LDPC codes were introduced by Gallager in 1962 and rediscovered in 1996 by Mac Kay and Neal. For a long time they had no practical impact due to their computational and implementation complexity. This changed with advances in microelectronics that led to more computational power at hand for simulation and which now enables implementation. Due to their excellent error correction performance they are considered for future telecommunication standards.
An LDPC code is a linear block code defined by its sparse M×N parity check matrix H. It contains j ones per column and k ones per row, called row and column degree respectively. A (j, k)-regular LDPC code has row and column degree of uniform weight, otherwise the code is called irregular. A parity check code can be represented by a bipartite graph also called Tanner graph. The M check nodes correspond to the parity constraints, the N variable nodes represent the data symbols of the codeword. An edge in the graph corresponds to a one in the parity check matrix.
In the LDPC code encoder the packet to encode of size (N−M) is multiplied with a generator matrix G of size (N−M)×N. This multiplication leads to an encoded vector of length N. The generator matrix G and the parity check matrix H satisfy the relation GHt=0 where 0 is the null matrix.
Generally speaking a LDPC code decoder comprises a decoding module which receives the encoded vector of length N and delivers an intermediate vector of length N by using the parity check matrix H. Then a demapping module extracts from said intermediate vector the decoded vector of length (N−M). More precisely LDPC codes can be decoded using message passing algorithms, either in hard or soft decision form. The decoding is then an iterative process, which exchanges messages between variable and check nodes. Typically a Belief Propagation (BP) algorithm is used, which exchanges soft-information iteratively between variable and check nodes. The code performance mainly depends on the randomness of the parity check matrix H, the codeword size N and the code rate R=(N−M)/N.
The channel coding part is a very important component in wireless communication systems like UMTS, WLAN and WPAN. Especially in the domain of WLAN and WPAN the latency of the decoding may be of a critical importance. Low Density Parity Check codes can be seen as a promising candidate for this kind of system in the near future. These codes are being deployed in the DVB-S2 standard and in some optical fiber communication systems. More applications will follow in the near future.
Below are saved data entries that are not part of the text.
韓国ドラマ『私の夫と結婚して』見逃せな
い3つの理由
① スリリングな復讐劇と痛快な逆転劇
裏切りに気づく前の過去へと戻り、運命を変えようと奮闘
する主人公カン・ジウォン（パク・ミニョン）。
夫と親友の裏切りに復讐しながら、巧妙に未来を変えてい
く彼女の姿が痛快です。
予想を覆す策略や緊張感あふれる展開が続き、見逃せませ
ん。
The codes have some very interesting properties, which make them a natural choice for latency critical application. The new DVB-S2 standard features a powerful forward error correction (FEC) system, which enables transmission close to the theoretical limit, and that is enabled by using LDPC codes, which can even outperform Turbo-Codes. To provide flexibility, 11 different code rates (R) ranging from R=¼ up to R= 9/10 are specified with a codeword length up to 64800 bits. This huge maximum codeword length is the reason for outstanding communication performance, so the codeword length of 64800 bits is described.
For the DVB-S2 code, 64800 so called variable nodes (VN) and 64800×(1−R) check nodes (CN) exist. The connectivity of these two types of nodes is specified in the standard. The variable nodes comprise information nodes and parity nodes. For decoding the LDPC code, messages are exchanged iteratively between these two types of nodes, while the node processing is of low complexity. Generally, within one iteration, first the variable nodes (VN) are processed, then the check nodes (CN).
For a fully parallel hardware realization, each node is instantiated and the connections between the nodes are hardwired. But even for relatively short block length like 1024 bits, severe routing congestion problems exist. Therefore, a partly parallel architecture may become mandatory for larger block length, where only a subset of nodes are instantiated. With a parallel architecture, during a first phase, all the variable nodes including the information nodes and the parity nodes are processed, subset by subset, then the check nodes, subset by subset.